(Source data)
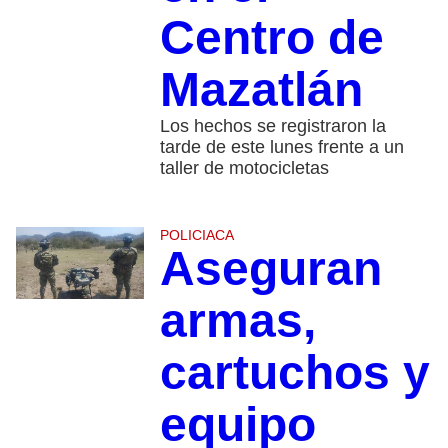
Centro de
Mazatlán
Los hechos se registraron la
tarde de este lunes frente a un
taller de motocicletas
POLICIACA
Aseguran
armas,
cartuchos y
equipo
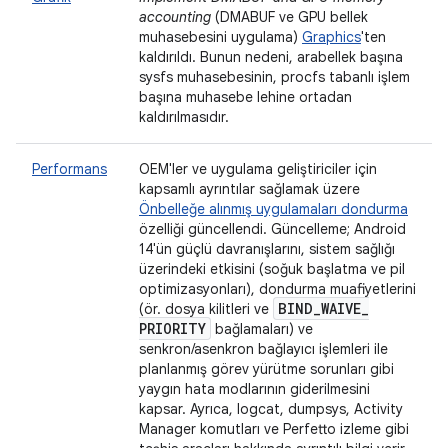
accounting
(DMABUF ve GPU bellek
muhasebesini uygulama)
Graphics
'ten
kaldırıldı. Bunun nedeni, arabellek başına
sysfs muhasebesinin, procfs tabanlı işlem
başına muhasebe lehine ortadan
kaldırılmasıdır.
Performans
OEM'ler ve uygulama geliştiriciler için
kapsamlı ayrıntılar sağlamak üzere
Önbelleğe alınmış uygulamaları dondurma
özelliği güncellendi. Güncelleme; Android
14'ün güçlü davranışlarını, sistem sağlığı
üzerindeki etkisini (soğuk başlatma ve pil
optimizasyonları), dondurma muafiyetlerini
BIND
_
WAIVE
_
(ör. dosya kilitleri ve
PRIORITY
bağlamaları) ve
senkron/asenkron bağlayıcı işlemleri ile
planlanmış görev yürütme sorunları gibi
yaygın hata modlarının giderilmesini
kapsar. Ayrıca, logcat, dumpsys, Activity
Manager komutları ve Perfetto izleme gibi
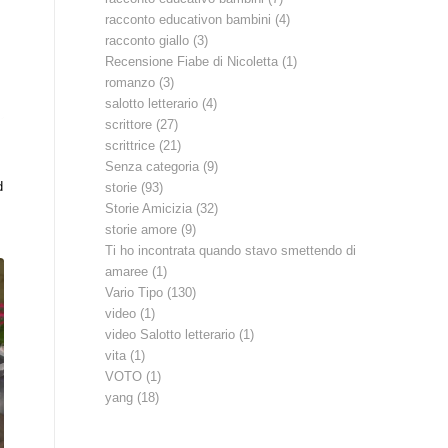
racconto educativon bambini
(4)
racconto giallo
(3)
Recensione Fiabe di Nicoletta
(1)
romanzo
(3)
salotto letterario
(4)
scrittore
(27)
scrittrice
(21)
Senza categoria
(9)
d
storie
(93)
Storie Amicizia
(32)
storie amore
(9)
Ti ho incontrata quando stavo smettendo di
amaree
(1)
Vario Tipo
(130)
video
(1)
video Salotto letterario
(1)
vita
(1)
VOTO
(1)
yang
(18)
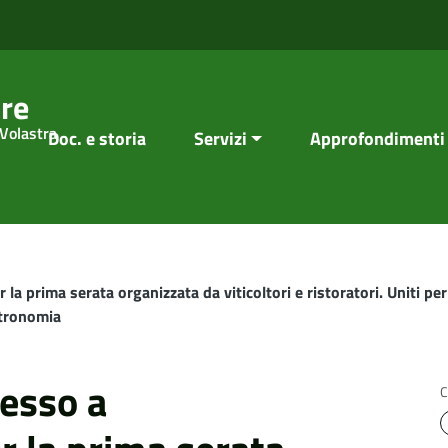
re
 Volastra
Doc. e storia
Servizi
Approfondimenti
a prima serata organizzata da viticoltori e ristoratori. Uniti per 
stronomia
cesso a
C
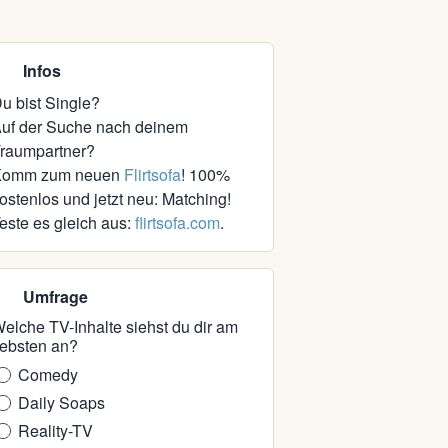
Infos
u bist Single?
uf der Suche nach deinem
raumpartner?
Komm zum neuen
Flirtsofa
! 100%
ostenlos und jetzt neu: Matching!
este es gleich aus:
flirtsofa.com
.
Umfrage
elche TV-Inhalte siehst du dir am
iebsten an?
Comedy
Daily Soaps
Reality-TV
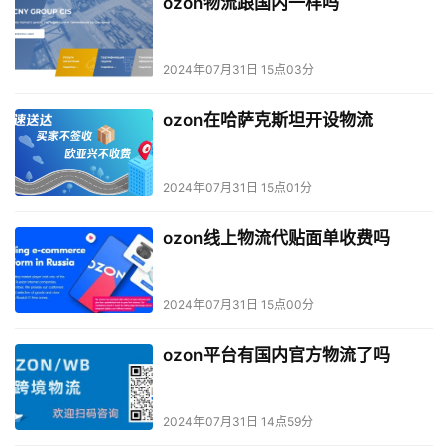
ozon物流跟国内一样吗
2024年07月31日 15点03分
ozon在哈萨克斯坦开设物流
2024年07月31日 15点01分
ozon线上物流代贴面单收费吗
2024年07月31日 15点00分
ozon平台有国内官方物流了吗
2024年07月31日 14点59分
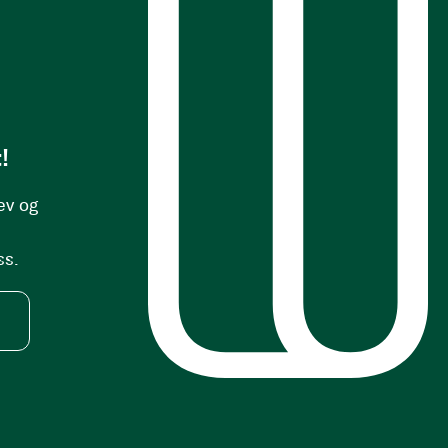
!
ev og
ss.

# ABOUT THIS TASK:
Count the lines in the entries above that contain the string "dondurma". Matching is case-sensitive. Give only the number.

# RESULT FOR THIS EXERCISE:
2